**Data**:

# # #

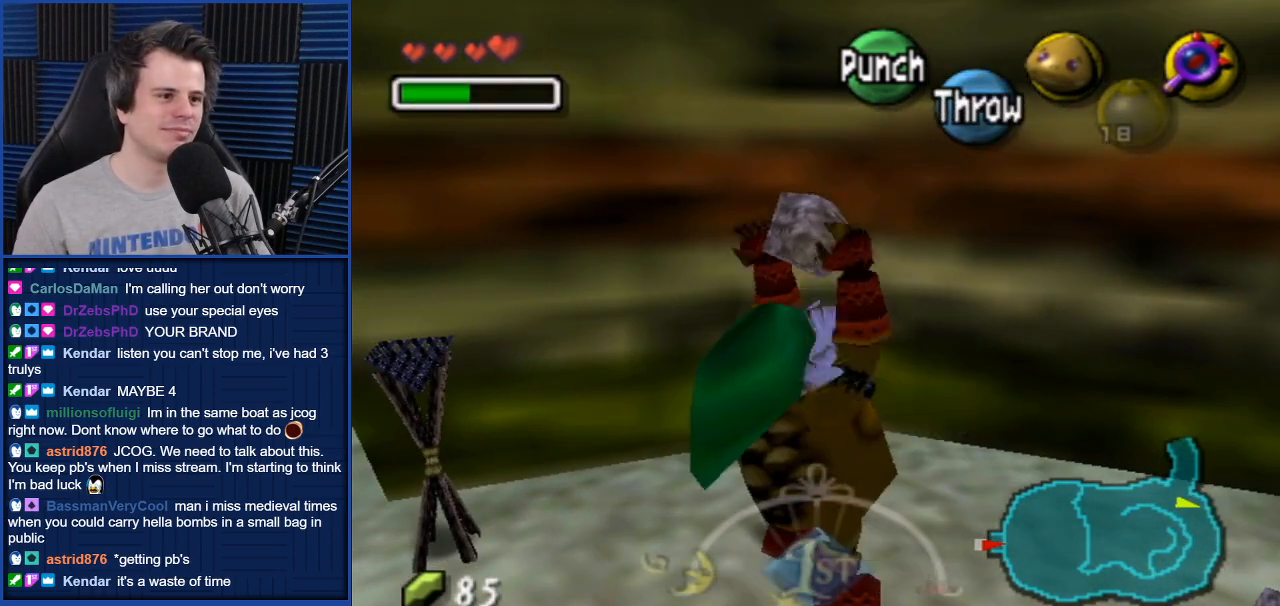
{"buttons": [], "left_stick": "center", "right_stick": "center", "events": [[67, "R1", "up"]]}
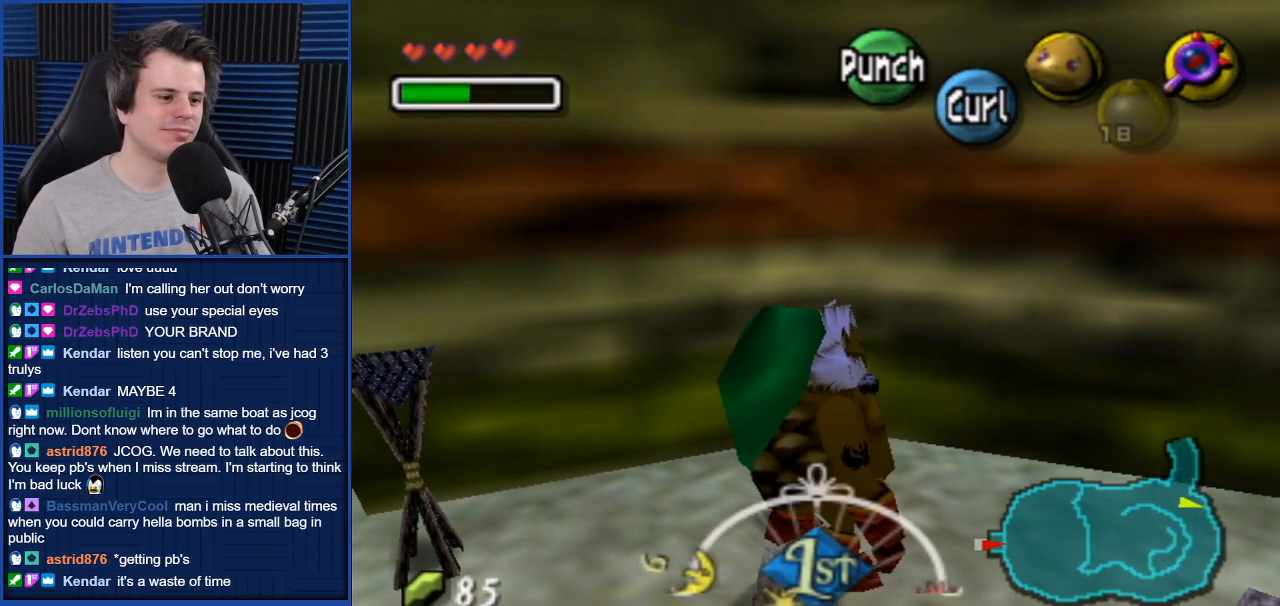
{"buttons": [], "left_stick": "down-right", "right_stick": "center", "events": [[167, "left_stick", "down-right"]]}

# # #

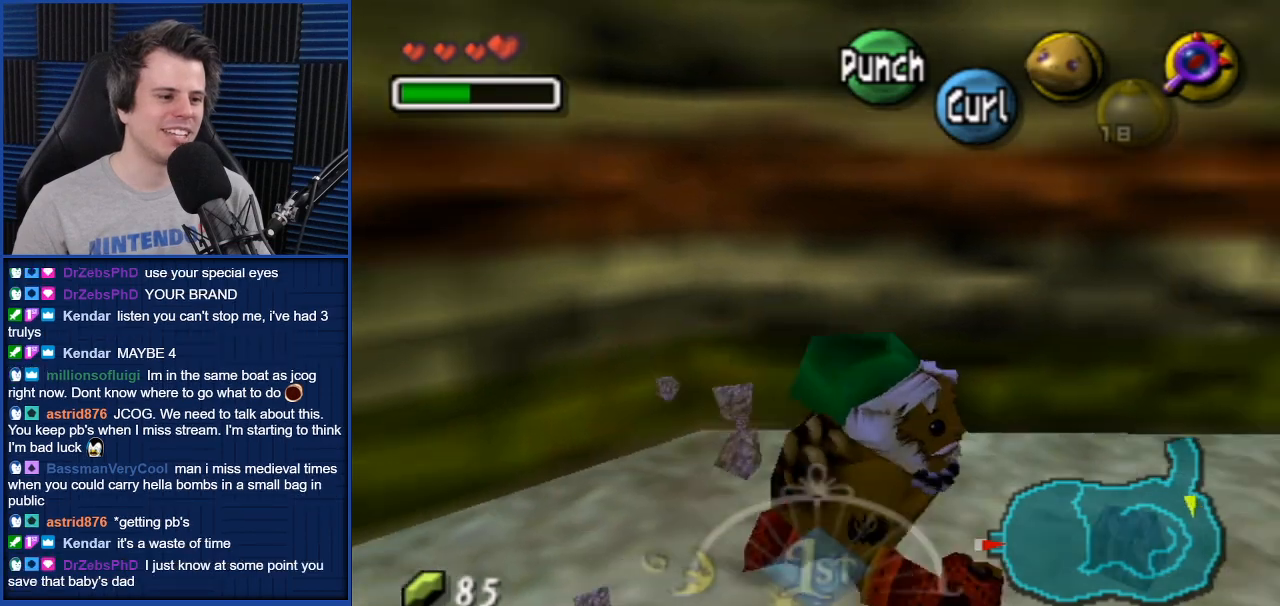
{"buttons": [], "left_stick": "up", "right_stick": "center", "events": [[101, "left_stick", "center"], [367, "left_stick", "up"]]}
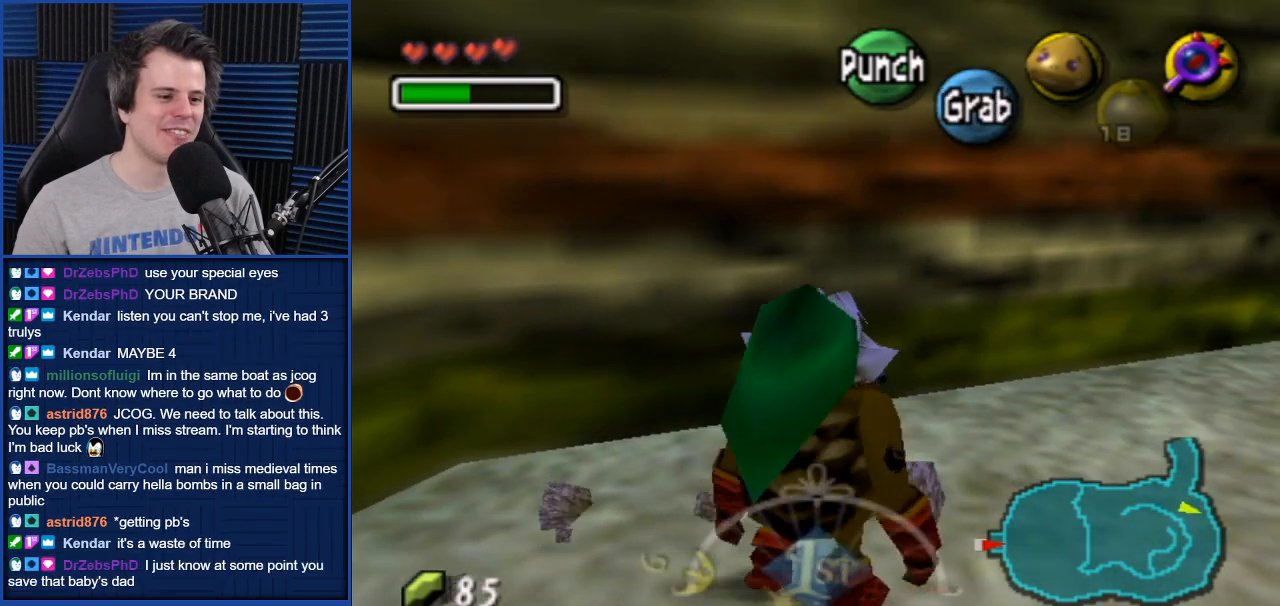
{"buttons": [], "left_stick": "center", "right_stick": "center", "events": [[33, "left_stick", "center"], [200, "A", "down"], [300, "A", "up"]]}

# # #

**What needs to be done**:
Say how many lines in the entries contain the string "down". Nothing else belongs in the reply.

**Answer to this exercise**:
2